Thumbs up to Wage and Hour Division on the Cedar Hill Independent School District! Bonnie Grant: thanks for not giving up.

This article sheds light on researching policies on things that directly involve your livelihood and well belling on the job. It's unfortunate that, at times, Management does not have your best interest at heart.

This story cuts deep to the center of my heart because I experienced a similar situation. I served as a teacher to the physically and health impaired in special education through our county office of education. Unfortunately I did get injured but I kept working to keep everyone happy. I tried to schedule my therapy and dr. appts around school hours. After one year of working injured I had surgery. I could not wait until summer break because it was work comp. I was at home recovering a few weeks later when my program manager came to my house to have me sign a paper because they would not rehire me due to my injury and I could not lift yet. I told him that I was still recovering and he said it didn't matter and that I needed to sign it, that is why he drove to my house. I could not believe what was happening I had never received negative reviews until this happened. I asked what would happen if I didn't sign because I didn't agree or understand, he said it would still happen but it would look better if I signed. So I signed. After that my worker comp benefit stopped and I lost everything, and I am the sole income for my family. To this day I still am feeling the negative effects from it mentally, financially, and in many other areas of my life because the story is much harsher over a longer period of time.
I am just glad someone out there, especially a special education teacher received some justice because we are overlooked too frequently. We work very hard to become credentialed and then treated so unfairly while tarnishing our names and compromising future career options.

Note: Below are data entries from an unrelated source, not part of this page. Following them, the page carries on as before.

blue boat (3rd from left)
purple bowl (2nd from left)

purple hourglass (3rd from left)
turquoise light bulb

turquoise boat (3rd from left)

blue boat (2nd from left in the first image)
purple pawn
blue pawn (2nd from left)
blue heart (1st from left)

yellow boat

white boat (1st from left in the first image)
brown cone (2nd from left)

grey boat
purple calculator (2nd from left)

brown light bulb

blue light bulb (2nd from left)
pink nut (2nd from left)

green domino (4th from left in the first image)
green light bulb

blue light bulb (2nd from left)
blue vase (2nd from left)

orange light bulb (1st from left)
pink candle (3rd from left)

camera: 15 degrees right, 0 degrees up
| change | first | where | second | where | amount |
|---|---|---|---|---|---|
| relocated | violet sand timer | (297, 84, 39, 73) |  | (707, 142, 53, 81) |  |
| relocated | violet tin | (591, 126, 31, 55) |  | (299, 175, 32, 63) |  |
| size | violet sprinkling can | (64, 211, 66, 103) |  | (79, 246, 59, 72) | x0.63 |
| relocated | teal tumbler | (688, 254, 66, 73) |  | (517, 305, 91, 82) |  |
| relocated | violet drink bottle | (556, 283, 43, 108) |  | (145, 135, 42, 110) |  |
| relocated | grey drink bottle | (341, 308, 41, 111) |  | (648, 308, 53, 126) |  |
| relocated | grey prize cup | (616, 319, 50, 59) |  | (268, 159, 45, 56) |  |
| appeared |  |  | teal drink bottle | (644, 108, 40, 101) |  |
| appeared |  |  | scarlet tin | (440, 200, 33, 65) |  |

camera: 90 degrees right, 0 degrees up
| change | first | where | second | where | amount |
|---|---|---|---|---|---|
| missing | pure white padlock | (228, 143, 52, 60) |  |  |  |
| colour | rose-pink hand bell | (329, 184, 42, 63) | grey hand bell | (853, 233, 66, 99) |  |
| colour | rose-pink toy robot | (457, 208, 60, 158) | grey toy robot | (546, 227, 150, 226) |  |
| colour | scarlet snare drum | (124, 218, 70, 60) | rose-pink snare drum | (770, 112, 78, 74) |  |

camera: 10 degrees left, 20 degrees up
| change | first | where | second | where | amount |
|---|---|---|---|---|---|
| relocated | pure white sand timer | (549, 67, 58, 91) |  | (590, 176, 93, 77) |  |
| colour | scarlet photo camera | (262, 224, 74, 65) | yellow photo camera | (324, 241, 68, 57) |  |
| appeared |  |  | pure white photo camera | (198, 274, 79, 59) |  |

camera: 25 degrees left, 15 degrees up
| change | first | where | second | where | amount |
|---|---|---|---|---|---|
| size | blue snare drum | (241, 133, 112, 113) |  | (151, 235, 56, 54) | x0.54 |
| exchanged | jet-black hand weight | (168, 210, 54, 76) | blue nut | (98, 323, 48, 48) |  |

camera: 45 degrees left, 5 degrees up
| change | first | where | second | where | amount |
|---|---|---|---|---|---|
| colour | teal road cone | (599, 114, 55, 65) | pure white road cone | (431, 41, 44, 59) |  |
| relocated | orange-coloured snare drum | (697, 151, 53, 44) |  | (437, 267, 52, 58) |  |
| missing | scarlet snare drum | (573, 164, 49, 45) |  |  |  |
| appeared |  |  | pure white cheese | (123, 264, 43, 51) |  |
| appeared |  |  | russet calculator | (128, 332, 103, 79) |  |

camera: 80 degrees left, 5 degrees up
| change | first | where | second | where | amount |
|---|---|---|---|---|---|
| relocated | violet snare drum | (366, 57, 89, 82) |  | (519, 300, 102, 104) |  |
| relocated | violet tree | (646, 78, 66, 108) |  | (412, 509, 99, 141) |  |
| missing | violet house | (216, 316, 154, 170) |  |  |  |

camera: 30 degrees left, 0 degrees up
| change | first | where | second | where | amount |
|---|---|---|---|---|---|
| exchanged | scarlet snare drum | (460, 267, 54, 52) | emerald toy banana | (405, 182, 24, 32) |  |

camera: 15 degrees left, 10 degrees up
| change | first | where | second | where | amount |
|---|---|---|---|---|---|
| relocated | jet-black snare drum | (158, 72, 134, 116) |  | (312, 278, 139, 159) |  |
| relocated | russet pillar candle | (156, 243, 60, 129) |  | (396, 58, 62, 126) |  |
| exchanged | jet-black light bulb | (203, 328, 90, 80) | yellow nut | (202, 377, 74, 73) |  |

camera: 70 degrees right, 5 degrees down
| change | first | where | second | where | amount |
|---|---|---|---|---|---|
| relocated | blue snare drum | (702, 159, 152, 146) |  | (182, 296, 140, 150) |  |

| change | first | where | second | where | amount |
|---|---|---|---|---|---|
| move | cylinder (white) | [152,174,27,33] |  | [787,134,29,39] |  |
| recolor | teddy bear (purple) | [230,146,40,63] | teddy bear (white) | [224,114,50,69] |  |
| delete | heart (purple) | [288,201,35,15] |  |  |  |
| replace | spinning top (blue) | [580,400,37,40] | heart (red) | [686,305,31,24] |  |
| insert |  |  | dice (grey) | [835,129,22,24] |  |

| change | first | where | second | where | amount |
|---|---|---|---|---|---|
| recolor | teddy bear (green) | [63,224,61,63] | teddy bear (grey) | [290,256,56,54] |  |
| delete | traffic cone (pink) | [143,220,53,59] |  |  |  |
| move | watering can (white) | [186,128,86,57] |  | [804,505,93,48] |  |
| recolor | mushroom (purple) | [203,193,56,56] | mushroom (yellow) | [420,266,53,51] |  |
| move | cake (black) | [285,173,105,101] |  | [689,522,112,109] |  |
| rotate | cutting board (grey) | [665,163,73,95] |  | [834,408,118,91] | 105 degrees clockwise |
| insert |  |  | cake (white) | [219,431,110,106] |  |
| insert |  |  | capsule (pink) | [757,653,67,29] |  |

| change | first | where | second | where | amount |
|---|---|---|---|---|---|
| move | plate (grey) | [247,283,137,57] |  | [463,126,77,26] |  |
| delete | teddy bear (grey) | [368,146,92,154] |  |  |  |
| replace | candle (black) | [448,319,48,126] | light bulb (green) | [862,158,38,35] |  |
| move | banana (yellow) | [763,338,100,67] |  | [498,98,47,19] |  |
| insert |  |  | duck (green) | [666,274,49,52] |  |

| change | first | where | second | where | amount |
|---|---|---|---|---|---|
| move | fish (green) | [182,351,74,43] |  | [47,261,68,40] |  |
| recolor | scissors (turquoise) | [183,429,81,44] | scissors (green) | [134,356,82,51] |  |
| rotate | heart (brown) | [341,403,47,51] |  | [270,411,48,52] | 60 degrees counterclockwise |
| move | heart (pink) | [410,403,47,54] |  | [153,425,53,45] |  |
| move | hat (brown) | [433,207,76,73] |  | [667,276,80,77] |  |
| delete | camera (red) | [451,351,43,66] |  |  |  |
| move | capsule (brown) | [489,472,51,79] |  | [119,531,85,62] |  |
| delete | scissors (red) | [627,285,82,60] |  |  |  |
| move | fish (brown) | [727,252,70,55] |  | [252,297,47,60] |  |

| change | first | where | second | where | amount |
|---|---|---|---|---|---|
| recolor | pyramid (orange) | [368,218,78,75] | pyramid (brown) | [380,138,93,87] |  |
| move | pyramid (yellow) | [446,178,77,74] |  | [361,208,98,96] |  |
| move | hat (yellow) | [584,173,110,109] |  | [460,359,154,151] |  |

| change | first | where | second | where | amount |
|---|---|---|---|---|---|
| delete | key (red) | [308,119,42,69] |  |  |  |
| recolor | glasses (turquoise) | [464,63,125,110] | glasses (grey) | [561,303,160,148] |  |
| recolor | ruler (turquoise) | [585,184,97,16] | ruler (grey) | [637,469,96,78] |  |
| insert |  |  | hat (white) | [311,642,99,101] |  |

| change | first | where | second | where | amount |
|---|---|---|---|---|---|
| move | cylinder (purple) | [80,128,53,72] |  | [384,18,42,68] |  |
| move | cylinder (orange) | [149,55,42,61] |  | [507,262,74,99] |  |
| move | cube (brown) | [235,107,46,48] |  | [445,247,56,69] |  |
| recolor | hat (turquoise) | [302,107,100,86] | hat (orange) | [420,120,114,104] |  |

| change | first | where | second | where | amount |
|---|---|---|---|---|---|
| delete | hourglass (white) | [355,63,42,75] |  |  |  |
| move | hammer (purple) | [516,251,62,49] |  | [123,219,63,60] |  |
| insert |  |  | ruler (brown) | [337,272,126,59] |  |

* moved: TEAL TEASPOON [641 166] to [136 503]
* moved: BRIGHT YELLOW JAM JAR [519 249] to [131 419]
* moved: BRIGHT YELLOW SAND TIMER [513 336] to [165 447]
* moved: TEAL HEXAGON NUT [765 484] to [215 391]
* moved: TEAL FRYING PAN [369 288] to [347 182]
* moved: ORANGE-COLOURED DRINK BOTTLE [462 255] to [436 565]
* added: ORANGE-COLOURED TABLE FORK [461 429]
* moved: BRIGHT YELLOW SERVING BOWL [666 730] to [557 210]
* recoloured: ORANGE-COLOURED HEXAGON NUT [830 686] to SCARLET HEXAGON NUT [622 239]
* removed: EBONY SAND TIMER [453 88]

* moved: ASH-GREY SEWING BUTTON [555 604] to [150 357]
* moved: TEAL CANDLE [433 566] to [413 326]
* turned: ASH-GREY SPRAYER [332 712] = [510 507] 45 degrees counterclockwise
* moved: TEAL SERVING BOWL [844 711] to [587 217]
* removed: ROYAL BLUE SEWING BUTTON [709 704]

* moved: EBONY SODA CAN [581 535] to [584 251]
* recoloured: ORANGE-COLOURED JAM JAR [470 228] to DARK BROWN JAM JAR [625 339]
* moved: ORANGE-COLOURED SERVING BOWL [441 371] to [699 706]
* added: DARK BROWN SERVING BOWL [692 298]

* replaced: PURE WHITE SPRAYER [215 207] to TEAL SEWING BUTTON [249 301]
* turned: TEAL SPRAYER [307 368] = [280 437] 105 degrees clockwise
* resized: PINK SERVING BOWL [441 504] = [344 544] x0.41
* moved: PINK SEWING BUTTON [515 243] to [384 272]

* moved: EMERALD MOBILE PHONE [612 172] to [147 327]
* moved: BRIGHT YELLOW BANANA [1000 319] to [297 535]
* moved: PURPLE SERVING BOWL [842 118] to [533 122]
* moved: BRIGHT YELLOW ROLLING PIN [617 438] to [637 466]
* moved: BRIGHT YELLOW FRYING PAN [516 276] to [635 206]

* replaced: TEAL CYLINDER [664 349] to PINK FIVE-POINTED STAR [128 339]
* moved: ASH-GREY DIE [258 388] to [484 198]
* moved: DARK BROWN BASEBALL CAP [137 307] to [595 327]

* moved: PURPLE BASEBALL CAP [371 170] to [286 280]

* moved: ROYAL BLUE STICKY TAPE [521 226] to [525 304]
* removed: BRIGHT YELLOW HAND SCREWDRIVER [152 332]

I advise all employees to become familiar with your employee handbook. If you are State, County, City, Federal or private nonprofit and receive funding from the state or federal government there must be safe guards in place to protect the employee. Know your Wage & Hour, EEOC, Commission on Human Relations contact numbers in your area.
If you do not have the information GOOGLE has it!

I was fired for my bipolar disorder. What can I do about it

Christy, if you believe that you have been discriminated against at work because of a disability, you can contact the EEOC: https://www.eeoc.gov/employees/charge.cfm.

So tough, how can someone make a huge mistake like this; most educators are under paid in the first place... How do we know if it was a mistake in the first place; perhaps this was an unlawful act-any lawyers in the house?